# 125 Gallon aquarium second floor house



## S. Nattereri (May 4, 2004)

I want to move my 125 gallon glass aquarium (72x18x22) w/ matching oak canopy/stand upstairs, second floor. The house is about 7 yrs old. and remember the aquarium will be sticking out about 5" from the wall for the hang on AC500's and EMP400's. 
Not sure now, since it will be off the wall 5 inches? 
Anyway, I just got my wifes approval to get a 180 glass w/matching oak stand and canopy for downstairs. But I just want to make sure that it will not collapse or any danger risk of putting the 125 upstairs.
Need this advice badly..................Thx in advance. will post pic once decorations all done.


----------



## CraigStables (Oct 5, 2003)

I have a 150 Gal upstairs with a 50 Gal sump and have no problems what so ever....there are people on here who have more gallons than this aswell!

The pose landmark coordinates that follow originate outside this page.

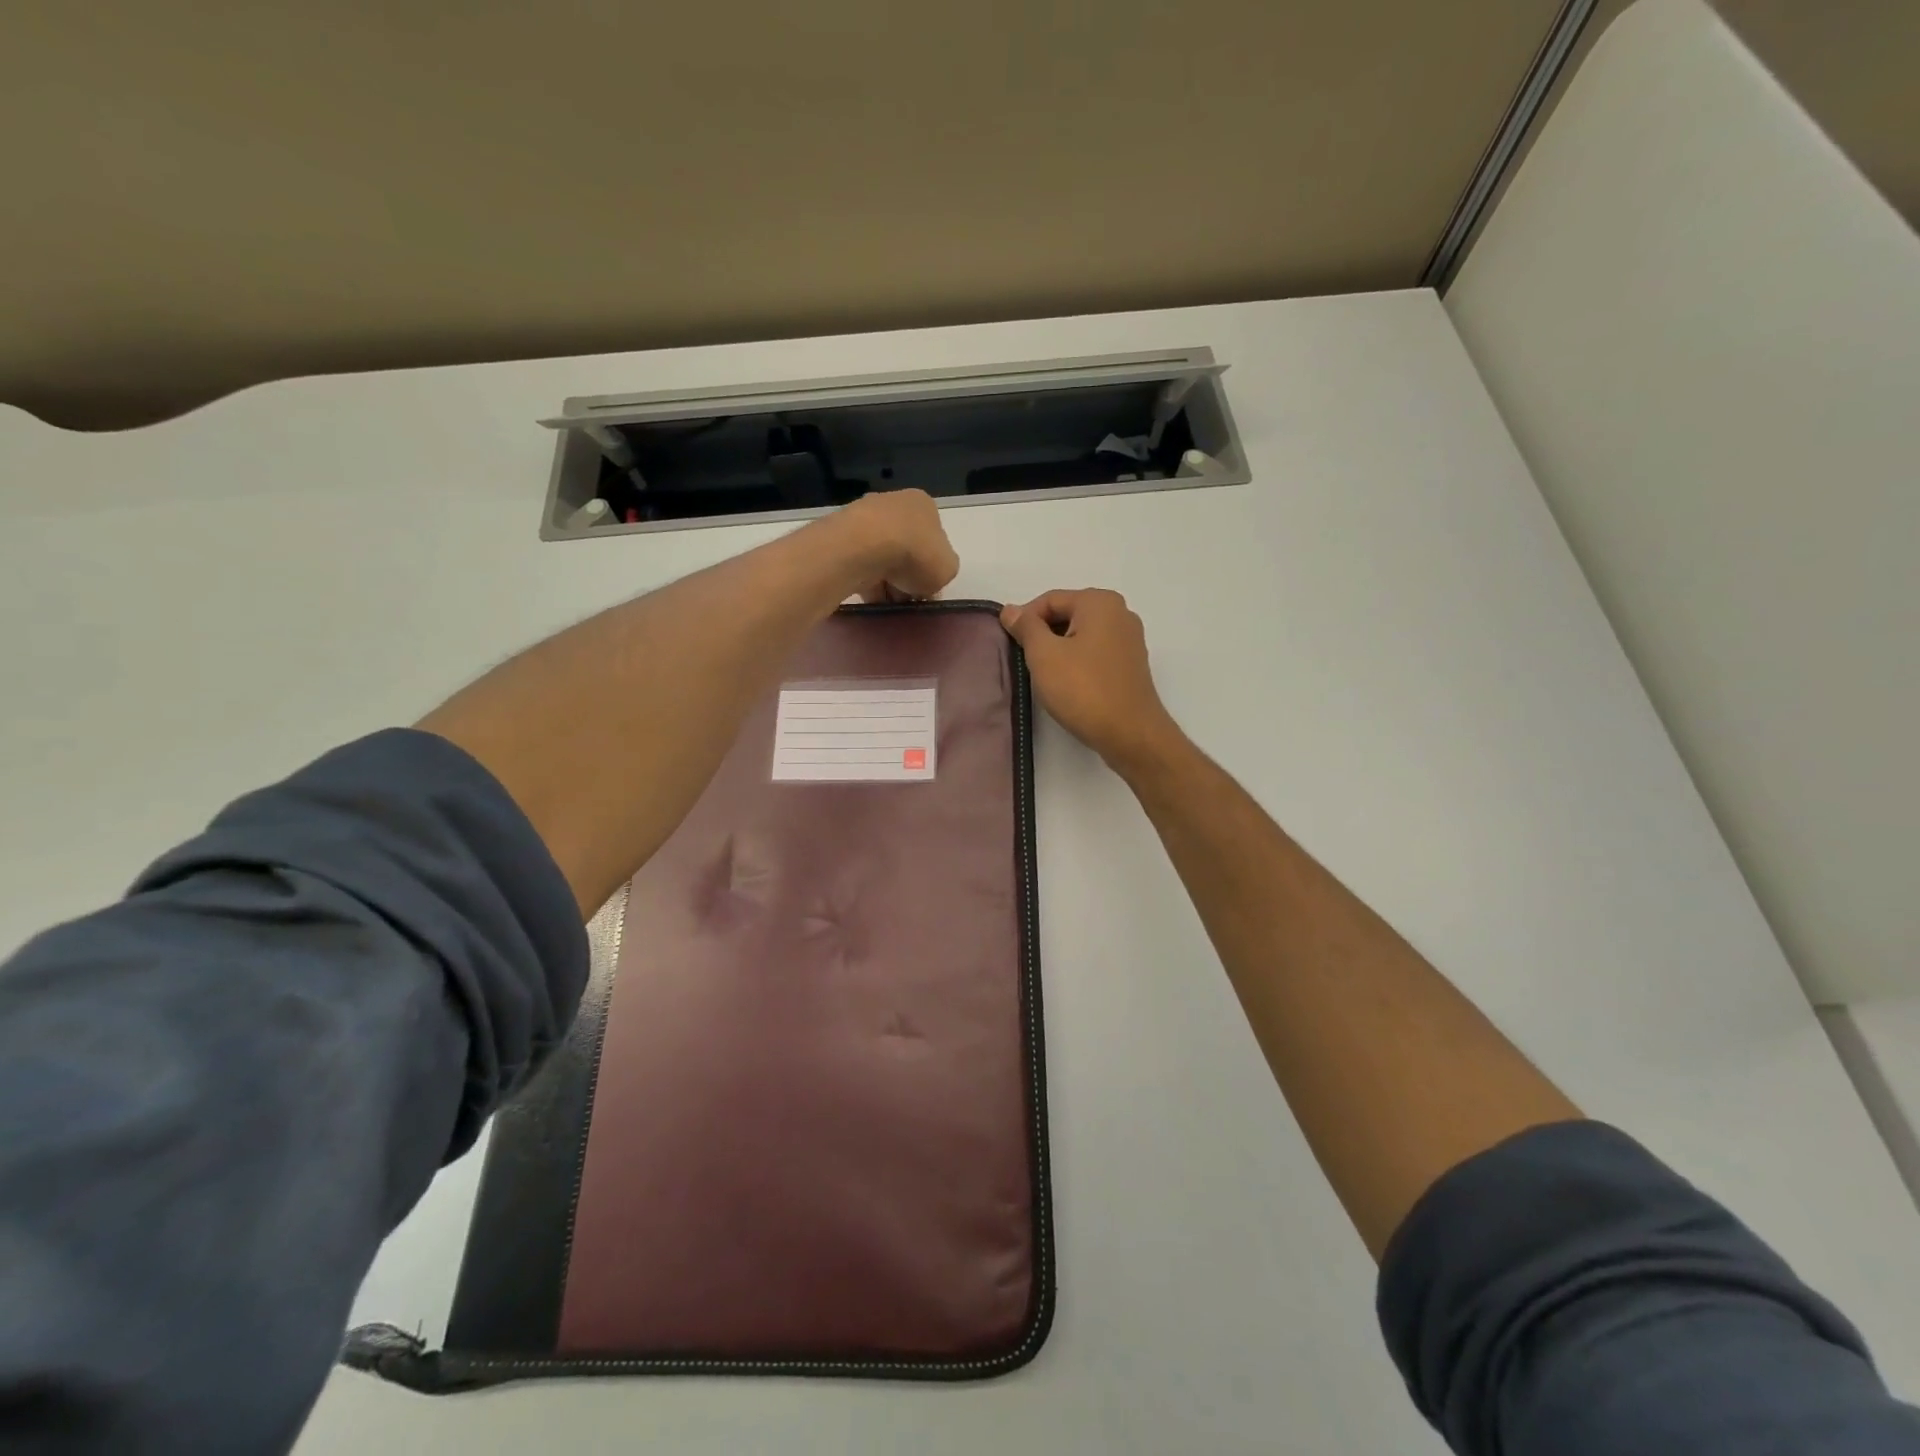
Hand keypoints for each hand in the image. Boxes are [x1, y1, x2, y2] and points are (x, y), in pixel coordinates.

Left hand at [833, 489, 959, 601]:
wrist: (863, 547)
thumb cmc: (915, 553)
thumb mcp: (947, 569)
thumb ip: (942, 572)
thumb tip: (928, 580)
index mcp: (924, 505)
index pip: (933, 539)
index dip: (932, 568)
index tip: (926, 589)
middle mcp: (893, 503)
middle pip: (905, 549)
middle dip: (906, 576)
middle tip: (906, 599)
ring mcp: (863, 517)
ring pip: (881, 557)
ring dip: (885, 581)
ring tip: (887, 603)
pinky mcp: (840, 535)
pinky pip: (858, 563)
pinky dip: (864, 581)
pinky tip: (869, 598)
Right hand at [1000, 589, 1183, 771]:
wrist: (1130, 734)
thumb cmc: (1083, 689)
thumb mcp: (1044, 655)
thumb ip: (1026, 627)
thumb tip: (1010, 610)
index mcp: (1099, 602)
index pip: (1049, 600)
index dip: (1024, 621)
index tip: (1011, 646)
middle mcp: (1120, 613)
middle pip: (1067, 615)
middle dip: (1042, 636)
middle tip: (1025, 663)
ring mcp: (1129, 640)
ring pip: (1080, 636)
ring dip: (1058, 651)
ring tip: (1044, 677)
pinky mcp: (1131, 665)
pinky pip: (1095, 653)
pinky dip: (1077, 663)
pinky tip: (1067, 685)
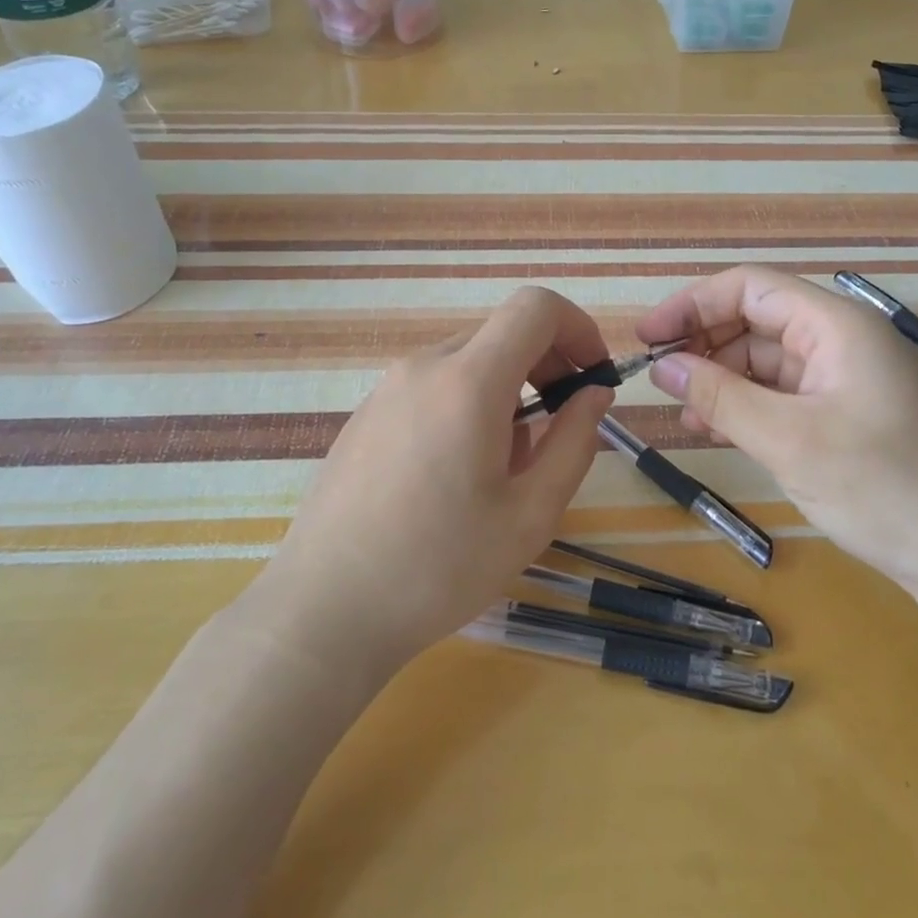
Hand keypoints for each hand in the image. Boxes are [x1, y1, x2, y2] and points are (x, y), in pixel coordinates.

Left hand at [239, 287, 616, 679]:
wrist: (324, 610)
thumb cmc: (439, 567)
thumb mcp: (531, 514)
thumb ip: (575, 441)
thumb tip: (593, 393)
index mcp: (468, 381)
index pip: (536, 307)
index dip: (578, 328)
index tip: (593, 377)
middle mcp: (423, 367)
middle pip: (502, 334)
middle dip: (546, 367)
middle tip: (560, 429)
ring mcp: (387, 389)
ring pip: (468, 363)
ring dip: (507, 393)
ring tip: (506, 467)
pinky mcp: (366, 415)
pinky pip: (433, 388)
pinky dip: (467, 406)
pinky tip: (457, 475)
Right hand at [636, 266, 917, 583]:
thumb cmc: (881, 486)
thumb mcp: (787, 439)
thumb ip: (719, 396)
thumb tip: (661, 367)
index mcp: (835, 325)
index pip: (750, 288)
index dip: (693, 304)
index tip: (648, 338)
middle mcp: (840, 339)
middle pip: (756, 320)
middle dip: (704, 343)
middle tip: (660, 380)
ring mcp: (844, 377)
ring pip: (765, 360)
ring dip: (720, 379)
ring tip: (684, 413)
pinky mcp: (844, 412)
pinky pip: (782, 393)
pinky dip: (746, 405)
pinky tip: (717, 429)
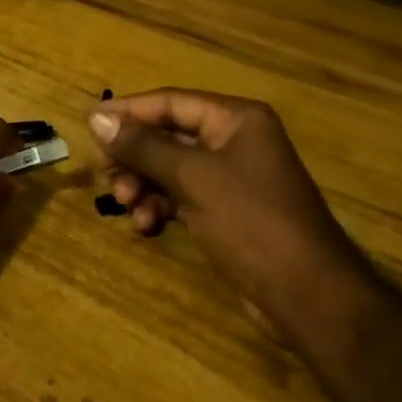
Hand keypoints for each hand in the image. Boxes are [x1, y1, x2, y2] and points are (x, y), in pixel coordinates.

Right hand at [88, 88, 362, 331]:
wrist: (310, 299)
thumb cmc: (252, 222)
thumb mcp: (192, 178)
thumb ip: (143, 146)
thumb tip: (97, 118)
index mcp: (235, 119)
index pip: (171, 103)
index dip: (129, 112)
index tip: (91, 125)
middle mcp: (234, 140)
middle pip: (167, 136)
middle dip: (135, 157)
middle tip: (106, 176)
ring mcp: (232, 178)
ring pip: (171, 168)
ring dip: (144, 184)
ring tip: (128, 206)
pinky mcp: (228, 212)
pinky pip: (182, 196)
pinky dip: (161, 206)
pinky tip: (147, 227)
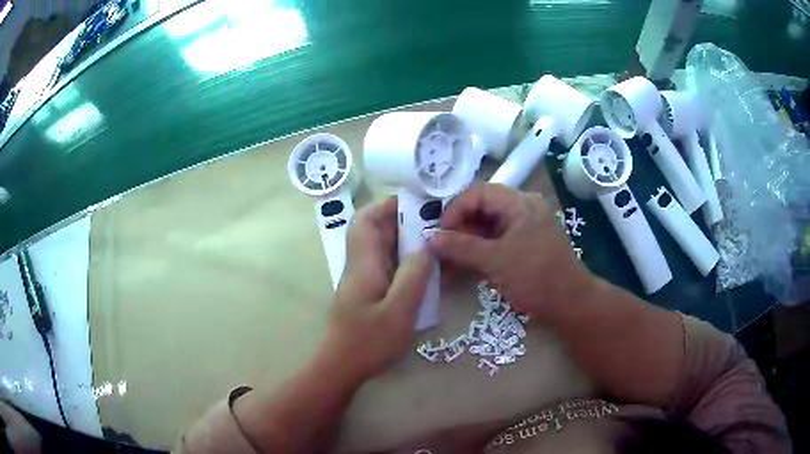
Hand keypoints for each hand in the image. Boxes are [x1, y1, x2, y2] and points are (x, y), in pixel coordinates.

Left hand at [321, 197, 430, 381]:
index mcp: (363, 264)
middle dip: (401, 222)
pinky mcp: (366, 292)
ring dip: (403, 242)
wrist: (341, 367)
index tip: (415, 204)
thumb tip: (426, 246)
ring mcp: (362, 280)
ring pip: (380, 248)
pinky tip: (422, 270)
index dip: (386, 207)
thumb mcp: (399, 311)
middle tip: (432, 224)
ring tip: (432, 243)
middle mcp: (359, 266)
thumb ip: (413, 276)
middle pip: (373, 231)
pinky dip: (402, 261)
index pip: (365, 221)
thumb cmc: (368, 342)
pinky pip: (385, 266)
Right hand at [428, 184, 595, 320]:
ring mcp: (524, 228)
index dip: (454, 211)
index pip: (477, 194)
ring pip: (486, 228)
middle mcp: (522, 209)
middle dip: (458, 230)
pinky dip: (479, 253)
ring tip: (448, 266)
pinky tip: (464, 269)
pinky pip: (495, 242)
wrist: (570, 305)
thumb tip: (430, 238)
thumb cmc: (536, 278)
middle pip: (481, 209)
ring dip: (466, 244)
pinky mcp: (524, 245)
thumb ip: (461, 247)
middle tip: (440, 252)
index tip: (438, 235)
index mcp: (520, 203)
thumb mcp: (496, 261)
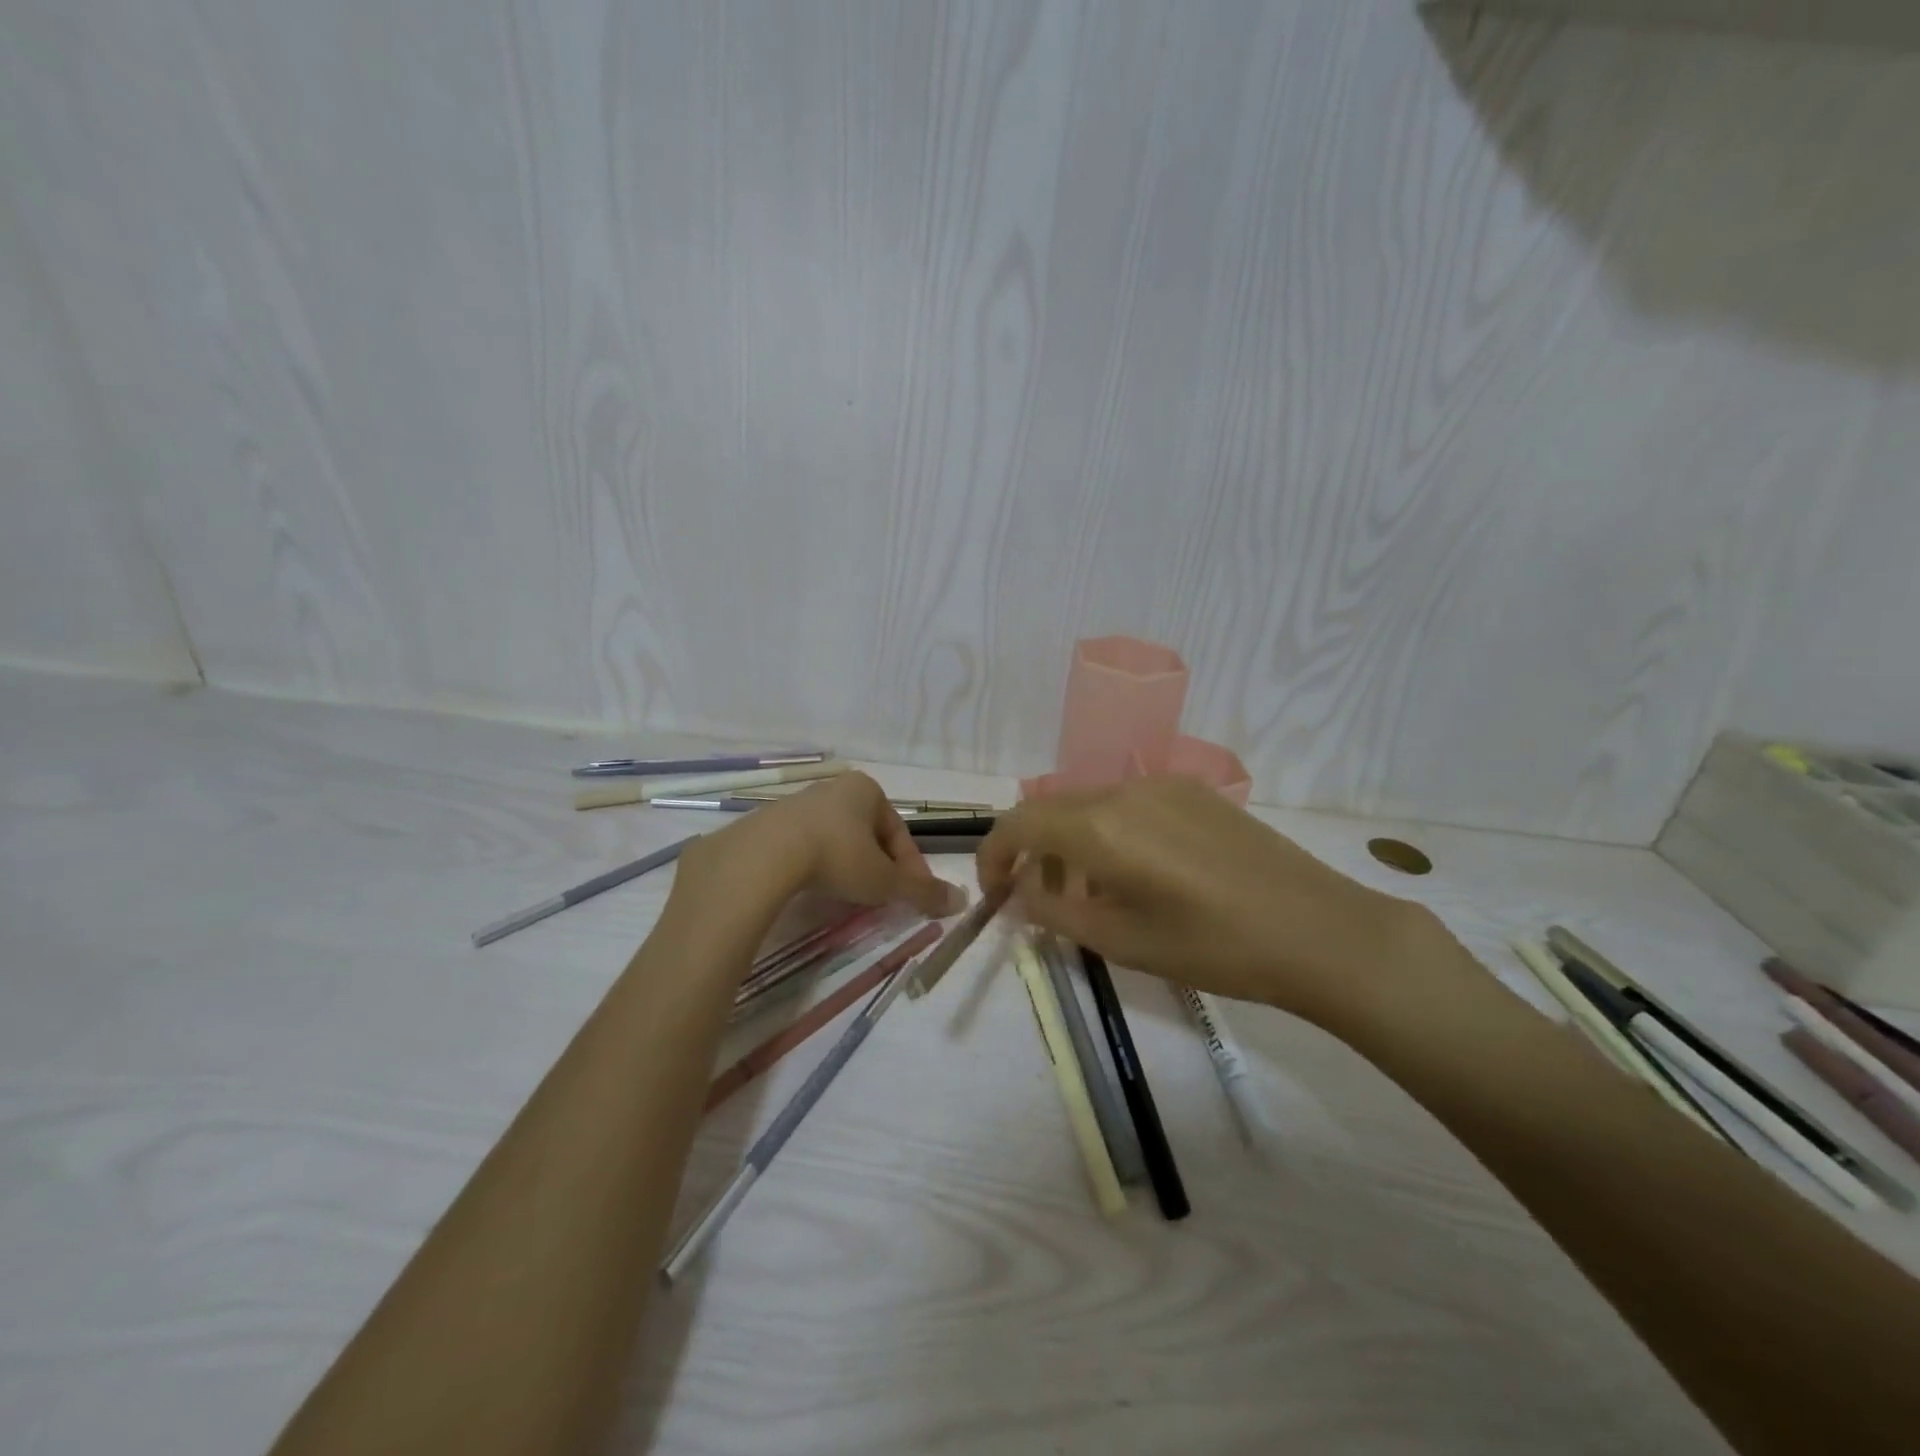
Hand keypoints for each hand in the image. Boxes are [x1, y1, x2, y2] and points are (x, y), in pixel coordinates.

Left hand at [692, 772, 965, 919]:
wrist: (765, 855)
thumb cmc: (838, 857)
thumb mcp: (885, 880)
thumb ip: (923, 890)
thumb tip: (961, 900)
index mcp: (868, 790)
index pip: (899, 833)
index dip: (911, 868)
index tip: (913, 897)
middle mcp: (834, 788)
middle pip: (868, 835)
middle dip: (878, 866)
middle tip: (881, 898)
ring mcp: (798, 803)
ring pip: (836, 840)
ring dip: (847, 866)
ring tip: (847, 899)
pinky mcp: (769, 823)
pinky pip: (804, 846)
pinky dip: (815, 867)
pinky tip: (812, 890)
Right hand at [976, 776, 1446, 1032]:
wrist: (1320, 931)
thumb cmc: (1215, 947)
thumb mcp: (1123, 942)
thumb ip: (1058, 914)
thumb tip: (1023, 897)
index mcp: (1101, 826)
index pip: (1020, 823)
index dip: (994, 855)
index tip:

Plus mine is a good 5 " from the wall aswell!


----------



## Winkyee (Feb 17, 2003)

Go for it, Everything should be just fine..


----------



## NTcaribe (Apr 8, 2004)

I just wanted to ask what kind of beams do you have?,metal,wood?
some houses have one big steel beam going across the floor other than that
do it!


----------



## lemmywinks (Jan 25, 2004)

should be ok


----------



## Kory (Jun 5, 2003)

I got a 220 on a second floor apartment and everything is just fine.


----------



## AzNxGuY2o9 (Jul 26, 2003)

Kory said:


> I got a 220 on a second floor apartment and everything is just fine.


 wow,

how long has it been up.

i was weary about getting any tank above 100gallon in my 2nd story apartment


----------



## Tommy the Cat (Mar 14, 2004)

Id assume it would depend on how ur house was built. if its anything like the japanese zero from wwII, that was (said to be) taken down by a colt .45 from the ground i wouldnt suggest it. otherwise it shouldnt be a problem


----------



## Kory (Jun 5, 2003)

AzNxGuY2o9 said:


> Kory said:
> 
> 
> > I got a 220 on a second floor apartment and everything is just fine.
> ...


 6 months


----------